Bradley Krisanits Bradley Krisanits

Project: Advanced Glycation End-Products: Lifestyle Contributions to Prostate Cancer Disparity and Intervention

Mentor: David Turner, Ph.D.

"The HCC fellowship will aid in the successful completion of a clinical trial investigating the benefits of lifestyle change on biomarkers of prostate cancer progression."

Hyunwoo (Tony) KwonHyunwoo (Tony) Kwon

Project: Investigation of IFNg-IDO1-Tryptophan Transport Axis as the Molecular Basis for Bladder Cancer Sex Bias

Mentor: Zihai Li, M.D., Ph.D.

"Males and females share robust differences in their susceptibility to various autoimmune and infectious diseases, emphasizing that sex is an important biological variable regulating the immune system. My research studies the potential implication of sex-based immunological differences on the pathogenesis of various malignancies."

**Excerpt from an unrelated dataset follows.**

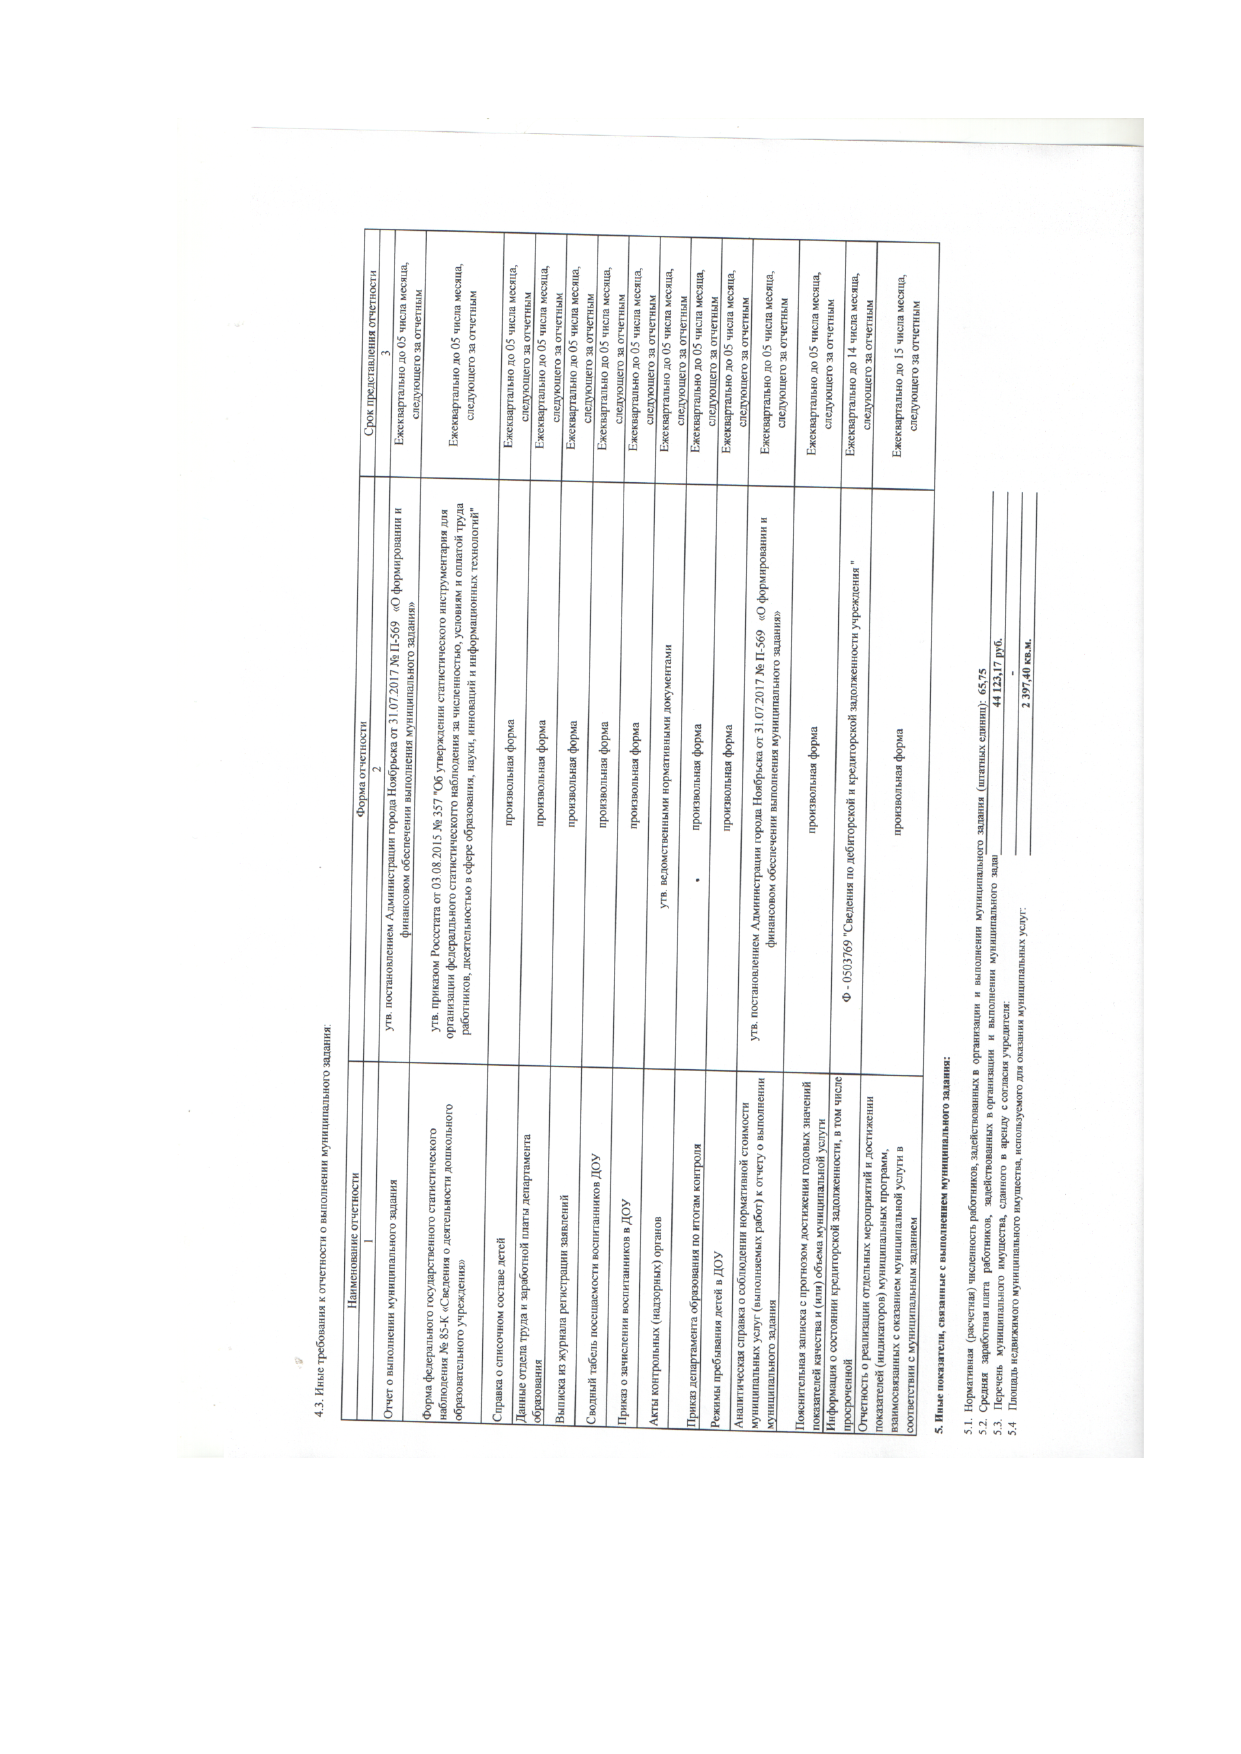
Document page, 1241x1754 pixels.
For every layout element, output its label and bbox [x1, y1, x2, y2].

picture [177, 118, 1152, 1458]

Steven SchuttSteven Schutt

Project: Fli-1: A Promising Therapeutic Target in Graft-versus-Host Disease and Leukemia

Mentor: Xue-Zhong Yu, M.D.

"The protein Friend leukemia virus integration 1 (Fli-1) is responsible for development of Ewing's Sarcoma and certain types of leukemia, while also being associated with systemic lupus (SLE) in humans. This association led us to test if targeting Fli-1 in pre-clinical animal models would be beneficial for graft-versus-host disease (GVHD), where we indeed found that targeting Fli-1 using a genetic approach was able to prevent GVHD development."

Aubrey SmithAubrey Smith

Project: Defining the Role of Toll-like Receptor Agonists in T Cell-based Immunotherapy

Mentor: Chrystal Paulos, Ph.D.

"We recently discovered that Toll-like receptor 9 agonist, called CpG-ODN, dramatically augments the anti-tumor activity of adoptively transferred CD8+ T cells. This grant seeks to uncover the mechanisms underlining the effectiveness of this novel therapy. Our findings have the potential to revolutionize various forms of T cell-based therapies for cancer patients."